Finland will make a decision on whether to apply to join the alliance of the NATO leadered by USA in the coming weeks, Prime Minister Sanna Marin said on Wednesday, underlining a change in security prospects since the invasion of Russia a Ukraine.
Finland and neighboring fellow Nordic state Sweden are close NATO partners but have refused to join the 30-member alliance, founded in 1949 to counter the Soviet Union during the Cold War.
“We have to be prepared for all kinds of actions by Russia,” Marin told reporters at a joint news conference in Stockholm with his Swedish counterpart.
He said the option of joining NATO had to be carefully considered, but that everything had changed when Russian forces invaded Ukraine in late February.
“The difference between being a partner and being a member is very clear and will remain so. There is no other way to have security guarantees than under NATO’s deterrence and common defense, as guaranteed by NATO Article 5,” he said. .
“I’m not going to give any kind of timetable on when we’ll make our decisions, but I think it will happen pretty quickly, weeks from now, not months from now,” said Marin, whose country shares a 1,300-km (810-mile) long border with Russia to the east.
He said it was important to reach a consensus in Finland, which fought Soviet invaders during World War II and has been militarily non-aligned ever since, and that the political parties would hold talks within and in parliament in the coming weeks.
Public opinion in Finland has taken a U-turn regarding NATO, with the most recent poll by private broadcaster MTV showing 68% of those polled in favor of joining, with just 12% against.
“Yes, I used to be against joining NATO. But today I think it’s a reasonable option,” Ville Pohjonen, creative director of a media company, told Reuters in Helsinki.
Student Antti Laulaja said: “Yes, definitely, I think Russia has shown its true face, so I think we should join NATO.”
An update to the Finnish government’s white paper on its foreign and security policy, published on Wednesday, said Russia’s invasion had profoundly changed the security situation, but made no recommendation on joining NATO.

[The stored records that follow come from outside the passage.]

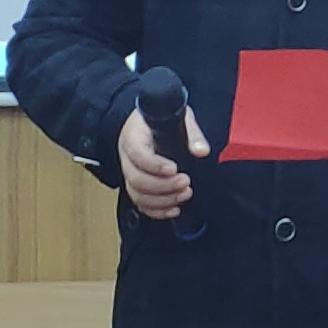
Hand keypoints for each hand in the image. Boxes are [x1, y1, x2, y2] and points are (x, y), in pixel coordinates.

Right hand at [118, 102, 209, 219]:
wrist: (146, 123)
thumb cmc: (160, 119)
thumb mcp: (179, 116)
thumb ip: (192, 133)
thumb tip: (201, 150)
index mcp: (133, 136)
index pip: (138, 154)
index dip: (155, 165)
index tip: (174, 168)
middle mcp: (127, 157)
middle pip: (136, 178)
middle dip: (163, 186)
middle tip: (185, 183)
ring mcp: (129, 173)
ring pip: (137, 194)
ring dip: (162, 200)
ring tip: (184, 194)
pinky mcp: (135, 185)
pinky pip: (140, 204)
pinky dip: (157, 211)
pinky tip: (174, 208)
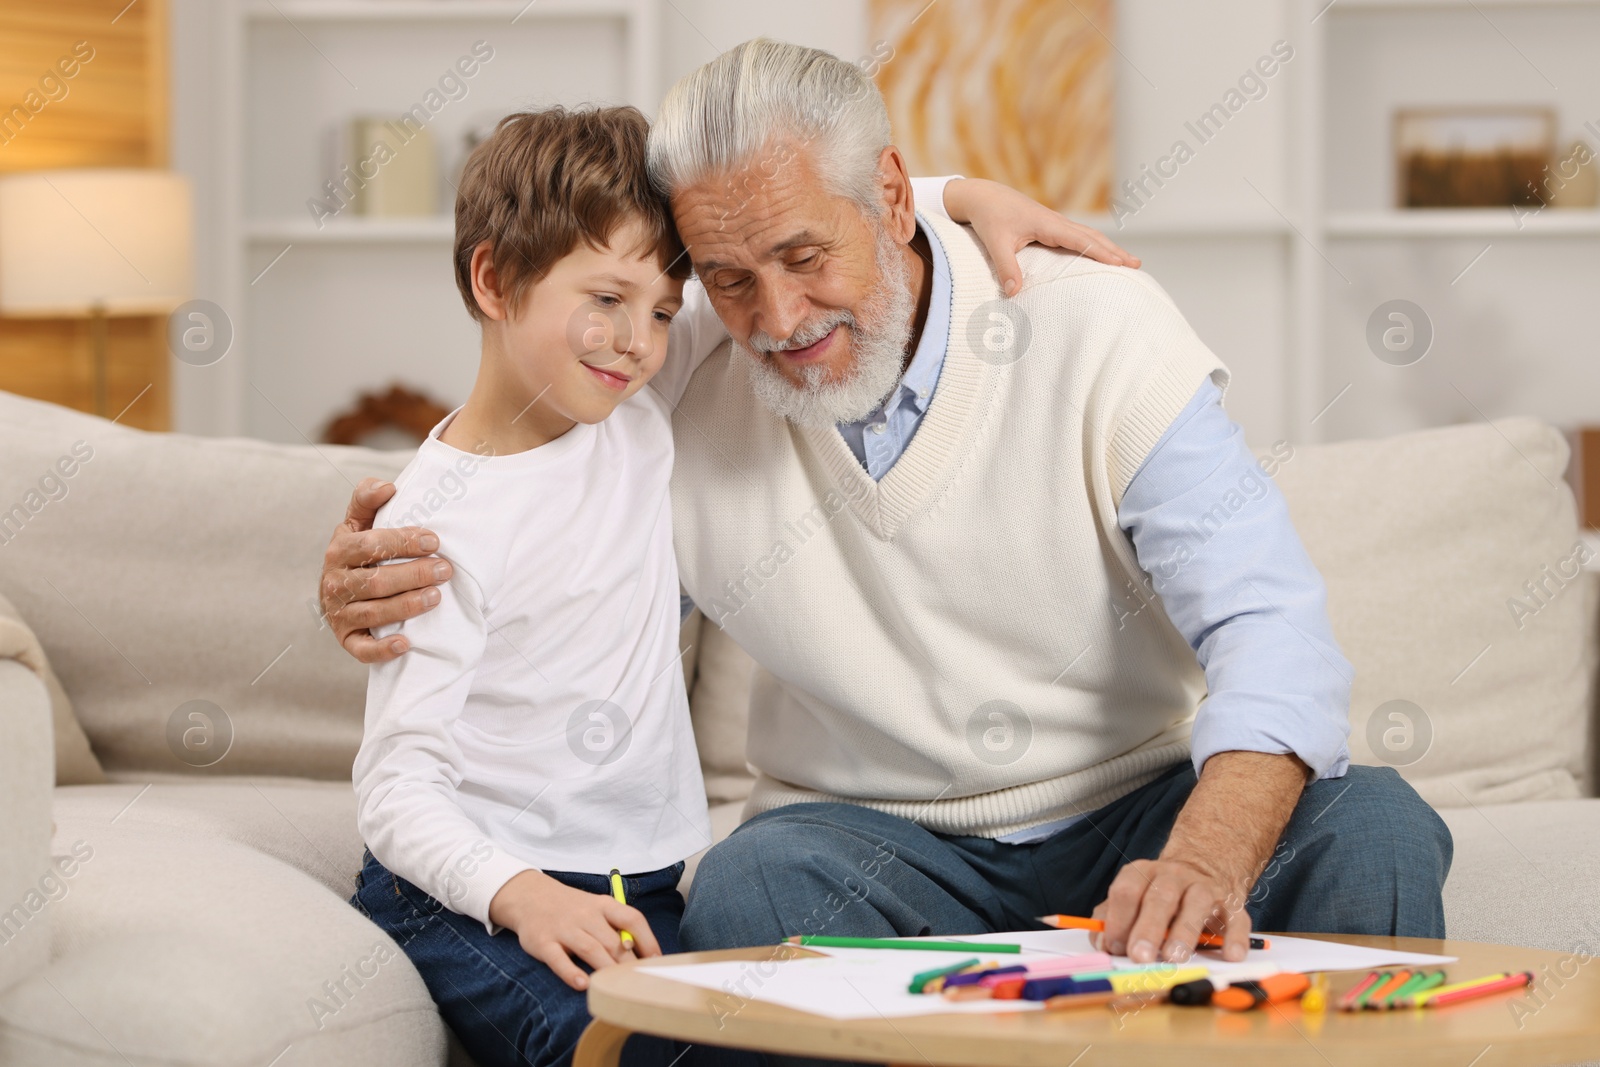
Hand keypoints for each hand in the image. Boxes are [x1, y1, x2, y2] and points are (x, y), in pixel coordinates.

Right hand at [320, 477, 451, 662]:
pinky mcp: (347, 639)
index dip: (403, 542)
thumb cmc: (360, 551)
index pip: (370, 545)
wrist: (341, 589)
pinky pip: (362, 649)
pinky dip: (382, 649)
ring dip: (407, 606)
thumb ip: (368, 498)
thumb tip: (387, 486)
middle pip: (375, 581)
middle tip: (445, 570)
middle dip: (413, 575)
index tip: (434, 541)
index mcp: (339, 550)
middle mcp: (335, 583)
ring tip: (436, 597)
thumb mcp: (359, 522)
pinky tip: (405, 643)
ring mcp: (339, 613)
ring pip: (373, 613)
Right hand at [488, 870, 660, 989]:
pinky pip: (558, 959)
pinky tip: (583, 985)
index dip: (648, 940)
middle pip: (613, 941)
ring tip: (617, 987)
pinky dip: (571, 973)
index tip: (657, 961)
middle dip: (628, 964)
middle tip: (638, 983)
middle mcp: (585, 915)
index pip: (632, 919)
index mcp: (603, 905)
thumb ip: (616, 926)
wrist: (530, 896)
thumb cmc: (572, 908)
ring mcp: (563, 929)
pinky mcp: (543, 943)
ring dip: (606, 969)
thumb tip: (641, 953)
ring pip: (590, 949)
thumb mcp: (597, 908)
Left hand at [942, 177, 1139, 295]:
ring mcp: (1055, 223)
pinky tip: (1100, 254)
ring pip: (1088, 235)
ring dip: (1108, 247)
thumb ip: (1006, 267)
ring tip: (1127, 261)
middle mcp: (1056, 222)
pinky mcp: (1050, 226)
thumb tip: (1014, 292)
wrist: (983, 195)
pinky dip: (1094, 244)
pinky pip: (1078, 236)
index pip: (1081, 240)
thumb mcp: (996, 243)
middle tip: (1137, 265)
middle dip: (1115, 250)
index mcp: (1048, 224)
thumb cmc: (989, 217)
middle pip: (1092, 237)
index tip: (1121, 263)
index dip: (1101, 252)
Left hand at [1090, 854, 1252, 963]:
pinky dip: (1234, 938)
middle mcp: (1174, 876)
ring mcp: (1205, 888)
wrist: (1204, 868)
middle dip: (1148, 928)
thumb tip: (1103, 946)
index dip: (1119, 920)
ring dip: (1184, 933)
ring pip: (1196, 904)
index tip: (1116, 948)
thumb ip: (1111, 920)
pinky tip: (1230, 956)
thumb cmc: (1159, 896)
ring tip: (1175, 958)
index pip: (1126, 891)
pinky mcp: (1232, 904)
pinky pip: (1237, 919)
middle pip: (1159, 898)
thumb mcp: (1132, 899)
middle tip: (1140, 957)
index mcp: (1142, 874)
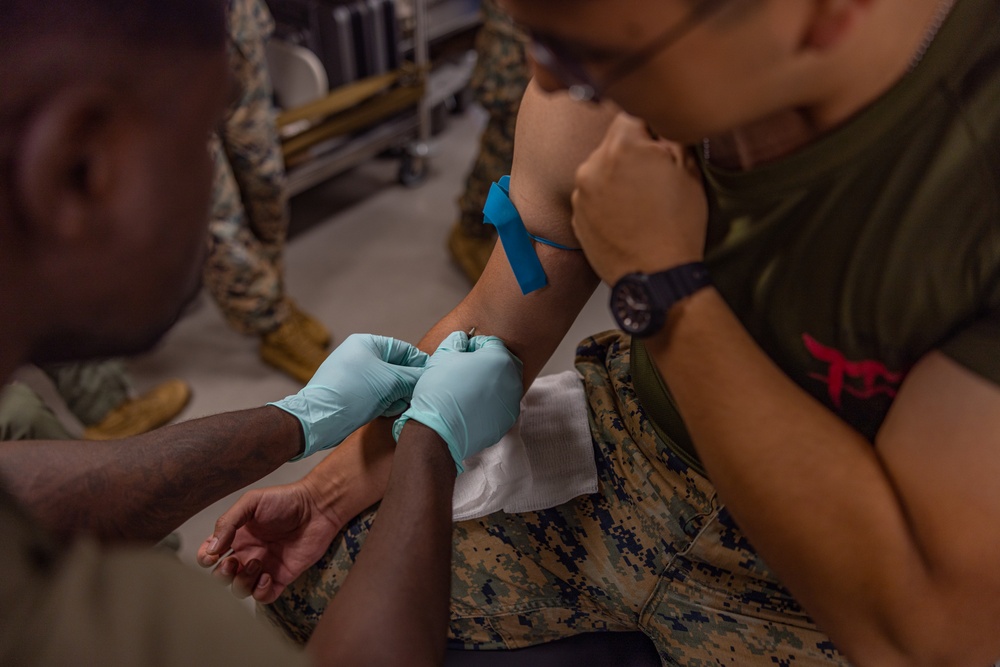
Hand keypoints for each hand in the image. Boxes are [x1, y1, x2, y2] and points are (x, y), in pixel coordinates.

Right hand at [196, 479, 342, 603]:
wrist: (317, 507)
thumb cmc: (286, 500)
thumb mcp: (252, 502)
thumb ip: (228, 522)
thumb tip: (211, 547)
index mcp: (236, 536)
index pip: (210, 554)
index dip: (206, 559)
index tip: (213, 556)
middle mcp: (247, 553)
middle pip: (222, 576)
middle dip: (222, 575)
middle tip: (234, 562)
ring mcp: (264, 566)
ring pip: (240, 589)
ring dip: (242, 582)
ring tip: (258, 563)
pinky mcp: (282, 577)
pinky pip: (264, 596)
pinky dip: (261, 592)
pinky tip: (268, 576)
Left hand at [270, 333, 427, 458]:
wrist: (319, 418)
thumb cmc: (354, 392)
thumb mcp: (390, 381)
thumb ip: (414, 377)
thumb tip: (430, 376)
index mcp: (367, 343)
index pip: (403, 350)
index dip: (419, 364)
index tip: (433, 378)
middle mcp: (359, 356)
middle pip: (396, 368)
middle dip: (407, 384)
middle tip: (416, 396)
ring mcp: (354, 375)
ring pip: (387, 384)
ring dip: (397, 396)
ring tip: (399, 406)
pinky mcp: (351, 393)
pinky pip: (376, 394)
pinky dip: (384, 403)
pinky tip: (387, 412)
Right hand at [393, 331, 522, 470]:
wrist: (438, 430)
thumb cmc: (440, 389)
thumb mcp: (443, 355)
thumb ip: (457, 341)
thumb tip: (462, 339)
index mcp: (500, 358)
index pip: (490, 343)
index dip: (473, 346)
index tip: (460, 355)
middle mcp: (513, 380)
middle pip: (501, 364)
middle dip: (485, 364)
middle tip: (464, 372)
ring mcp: (511, 403)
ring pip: (502, 386)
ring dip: (488, 385)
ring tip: (466, 391)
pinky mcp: (506, 422)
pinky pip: (499, 407)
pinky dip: (488, 405)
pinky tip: (471, 408)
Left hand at [571, 111, 707, 284]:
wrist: (655, 278)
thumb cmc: (677, 227)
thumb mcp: (690, 172)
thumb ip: (673, 137)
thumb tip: (665, 123)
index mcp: (621, 147)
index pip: (632, 116)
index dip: (651, 129)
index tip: (662, 145)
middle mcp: (592, 165)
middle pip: (613, 144)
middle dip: (633, 154)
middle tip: (655, 179)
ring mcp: (580, 193)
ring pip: (601, 171)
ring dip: (617, 178)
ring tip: (641, 203)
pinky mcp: (576, 217)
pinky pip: (592, 197)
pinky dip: (606, 201)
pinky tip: (627, 218)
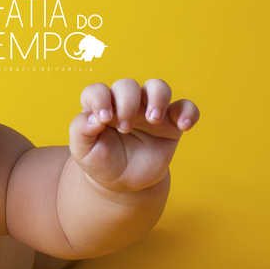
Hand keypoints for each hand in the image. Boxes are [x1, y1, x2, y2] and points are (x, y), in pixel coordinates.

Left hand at [67, 78, 199, 192]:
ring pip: (158, 86)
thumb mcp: (82, 152)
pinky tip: (184, 126)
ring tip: (153, 120)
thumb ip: (80, 131)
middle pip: (127, 85)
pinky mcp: (170, 124)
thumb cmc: (101, 162)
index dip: (99, 99)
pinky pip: (185, 107)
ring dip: (157, 98)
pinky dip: (189, 112)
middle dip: (126, 102)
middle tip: (124, 128)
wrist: (124, 183)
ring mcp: (149, 111)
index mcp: (101, 107)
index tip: (104, 119)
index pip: (97, 90)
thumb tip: (93, 117)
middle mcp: (125, 104)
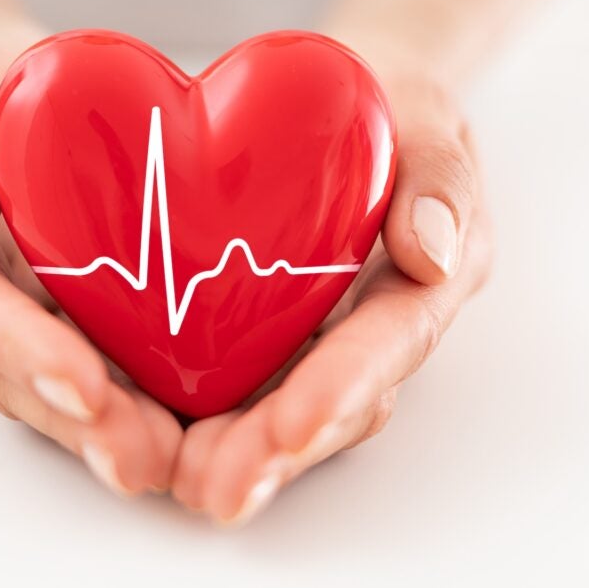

Finland participates in NATO exercises
Finland Y Sweden, which is also reviewing its security policy with conclusions expected by the end of May, are participating in exercises of the NATO and crisis management initiatives, as well as in intelligence sharing with the alliance.
But until recently, the two Nordic neighbors felt that the best way to keep the peace was not to publicly choose sides.
Swedish Prime Minister Magdalena Andersson said there were pros and cons to being a NATO member, though the main advantage was the security of Article 5, under which the alliance treats an attack on one member as an attack on all.
Sweden was a neutral state during World War II and has not fought a war for more than 200 years.
Russia has repeatedly warned both countries not to join NATO. Kremlin spokesman Dmitry Peskov has said that if Finland and Sweden were to join NATO, Russia would have to “rebalance the situation” with its own measures.
In AmericanPost.News We will follow the latest news from Finland as it suspended its rail link between Russia and the European Union.